> _EXERCISE INSTRUCTIONS_
- A) Do these statements agree with the email thread? Answer each yes or no and quote the deciding words from the thread: (i) the plan was to meet at the LPC registration desk at 2pm on Wednesday; (ii) the writer managed to borrow a jabra mic for remote attendees; (iii) the meeting was planned as a formal session with a scope fixed in advance.
- B) Answer these questions from the email thread:
(i) Which room does the latest message say the group is in?
(ii) What is John Groves the proprietor of?
(iii) Whose idea was an in-person discussion at LPC?

> _SOURCE TEXT_
========================

On Tue, 17 Sep 2024 20:56:53 +0100
Jonathan Cameron <jonathan.came...@huawei.com> wrote:

> On Tue, 17 Sep 2024 19:37:21 +0000
> Jonathan Cameron <jonathan.came...@huawei.com> wrote:
> 
> > Plan is currently to meet at lpc registration desk 2pm tomorrow Wednesday 
> > and we will find a room.
> >  
> 
> And now the internet maybe knows my phone number (serves me right for using
> my company mobile app that auto added a signature)
> I might have been lucky and it didn't hit the archives because
> the formatting was too broken..
> 
> Anyhow, see some of you tomorrow.  I didn't manage to borrow a jabra mic
> so remote will be tricky but feel free to reach out and we might be
> able to sort something.
> 
> Intent is this will be in informal BoF so we'll figure out the scope
> at the start of the meeting.
> 
> Sorry for the noise!

Hack room 1.14 now if anyone is looking for us.


> 
> Jonathan
>  
> > J
> > On Sun, 18 Aug 2024 21:12:34 -0500
> > John Groves <j...@groves.net> wrote:
> >   
> > > On 24/08/15 05:22PM, Jonathan Cameron wrote:    
> > > > Introduction
> > > > ============
> > > >
> > > > If we think application specific memory (including inter-host shared 
> > > > memory) is
> > > > a thing, it will also be a thing people want to use with virtual 
> > > > machines,
> > > > potentially nested. So how do we present it at the Host to VM boundary?
> > > >
> > > > This RFC is perhaps premature given we haven't yet merged upstream 
> > > > support for
> > > > the bare metal case. However I'd like to get the discussion going given 
> > > > we've
> > > > touched briefly on this in a number of CXL sync calls and it is clear 
> > > > no one is    
> > >
> > > Excellent write-up, thanks Jonathan.
> > >
> > > Hannes' idea of an in-person discussion at LPC is a great idea - count me 
> > > in.    
> > 
> > Had a feeling you might say that ;)
> >   
> > >
> > > As the proprietor of famfs [1] I have many thoughts.

========================

> _DATA_
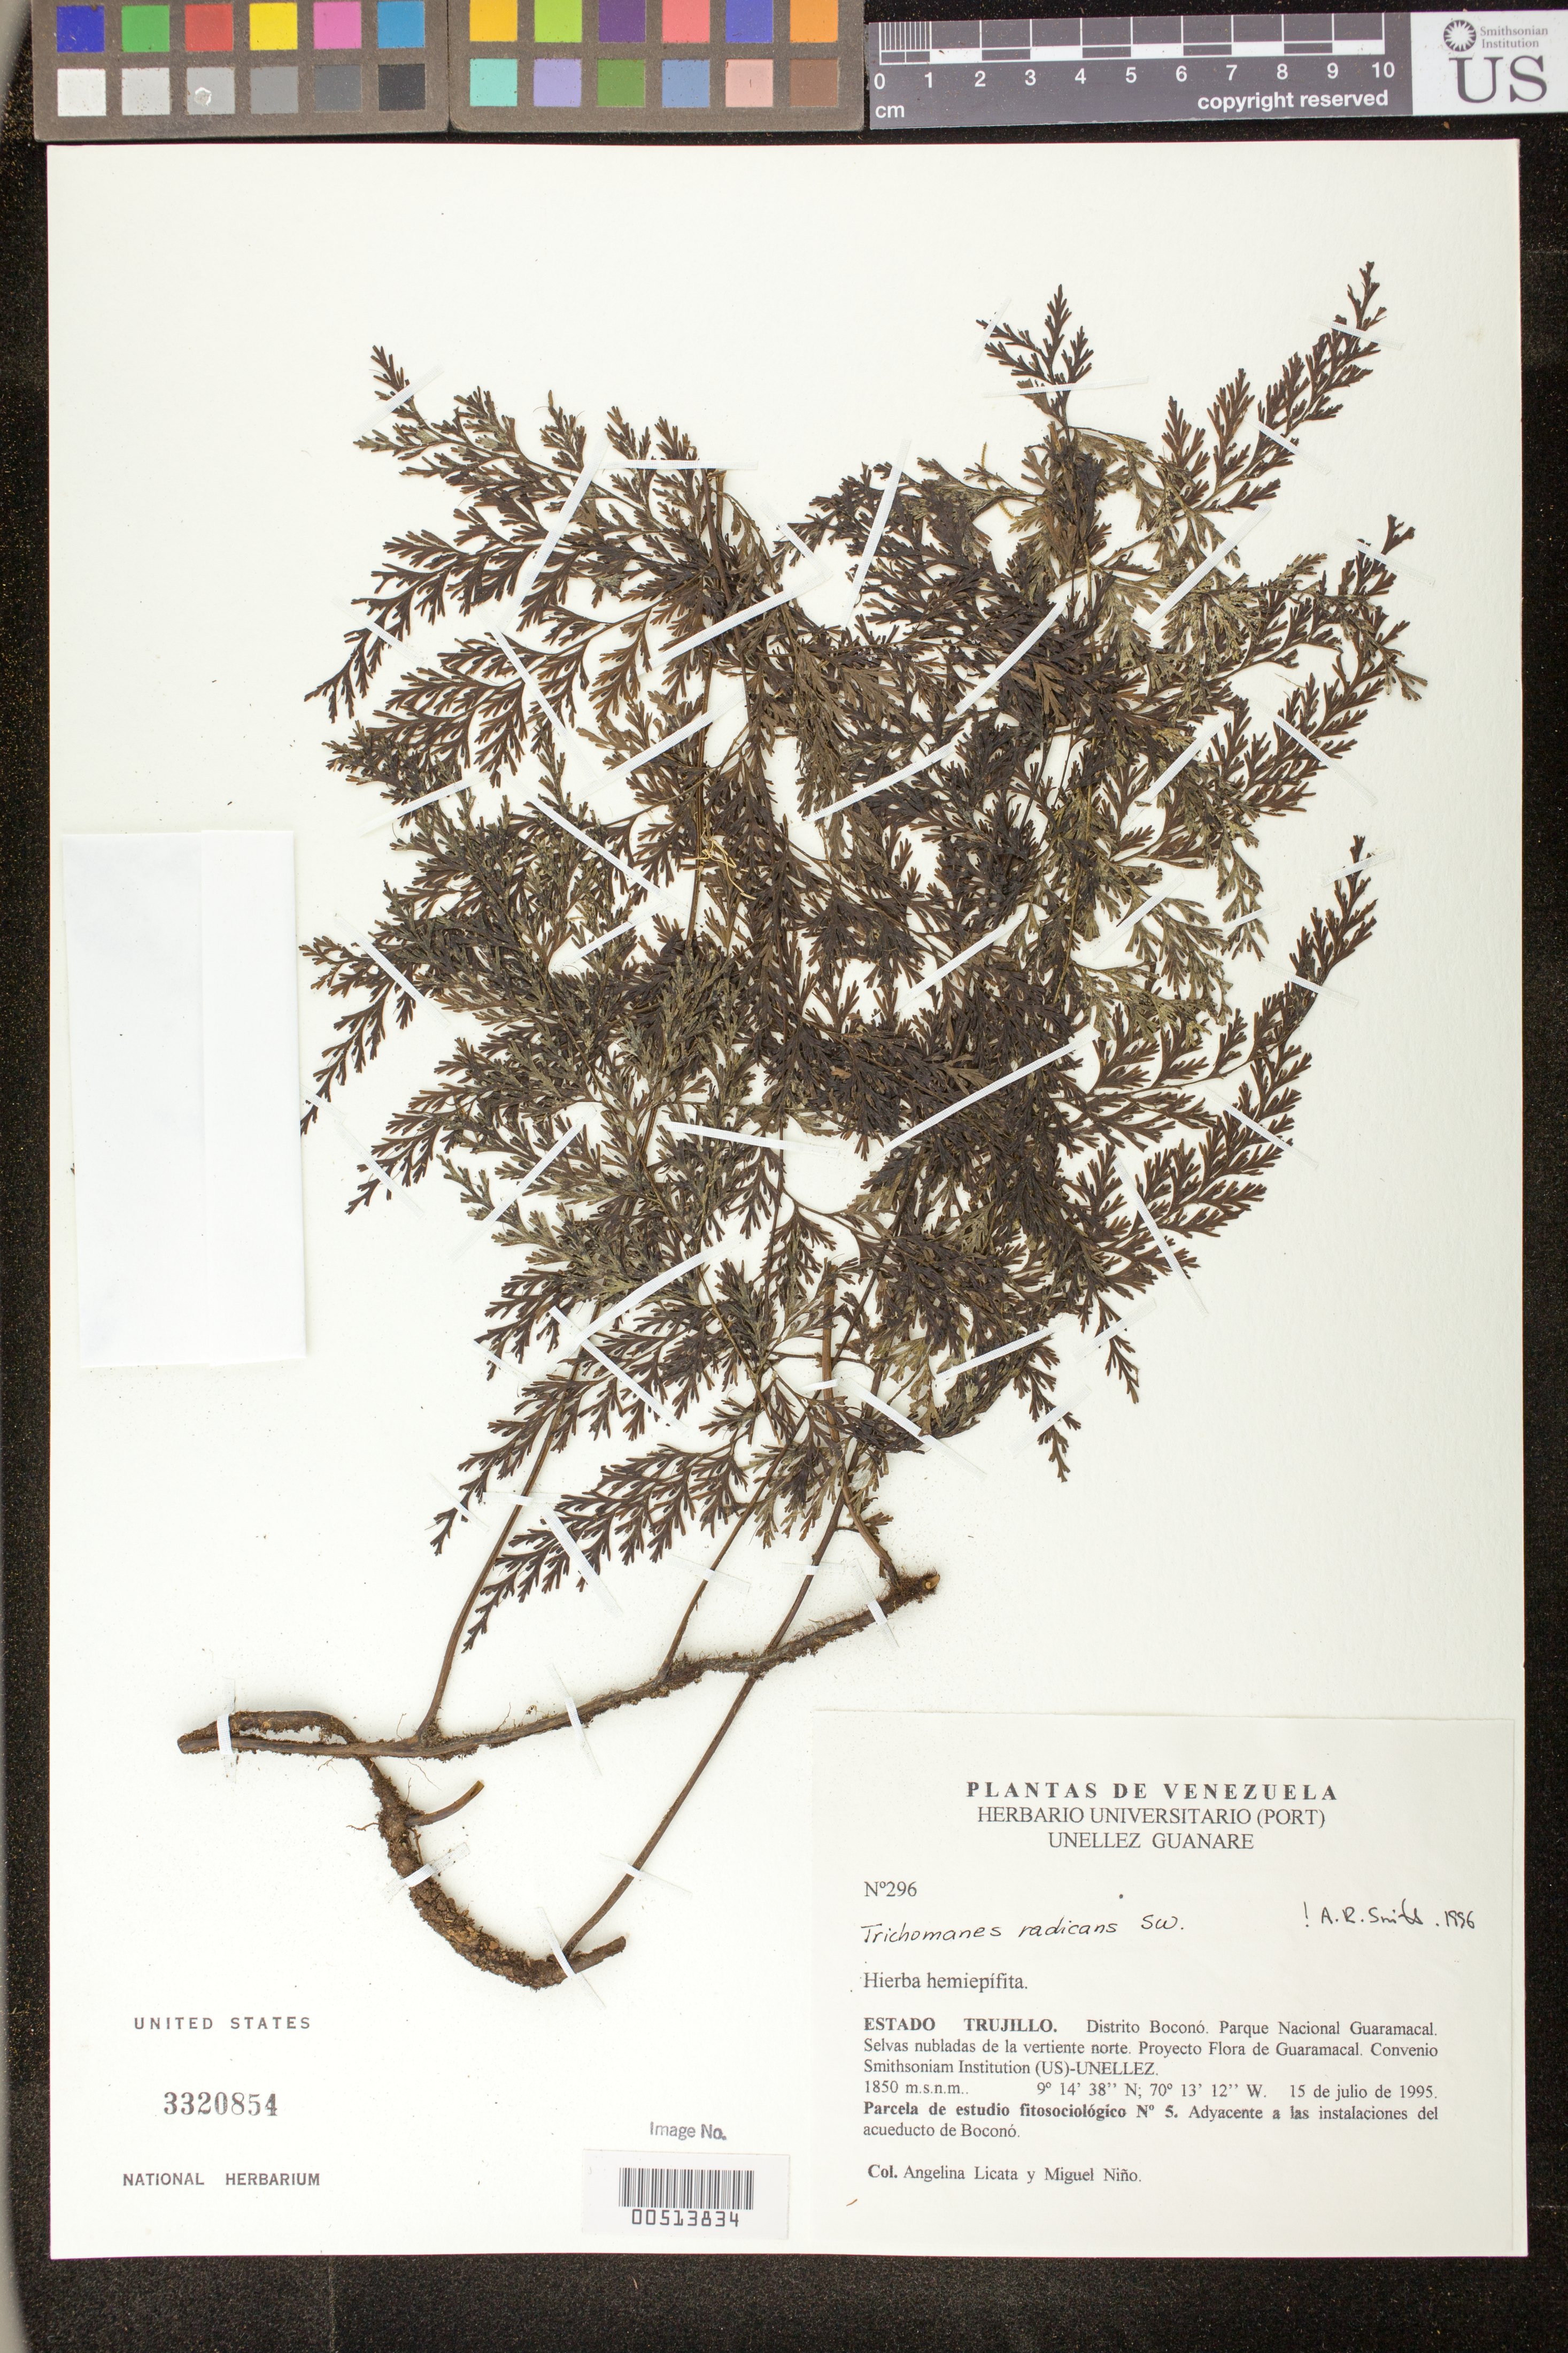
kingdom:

========================

> _RESPONSE LIST_
- A)
(i) Yes: "Plan is currently to meet at lpc registration desk 2pm tomorrow Wednesday"
(ii) No: "I didn't manage to borrow a jabra mic"
(iii) No: "Intent is this will be in informal BoF so we'll figure out the scope"

- B)
(i) Hack room 1.14
(ii) famfs
(iii) Hannes'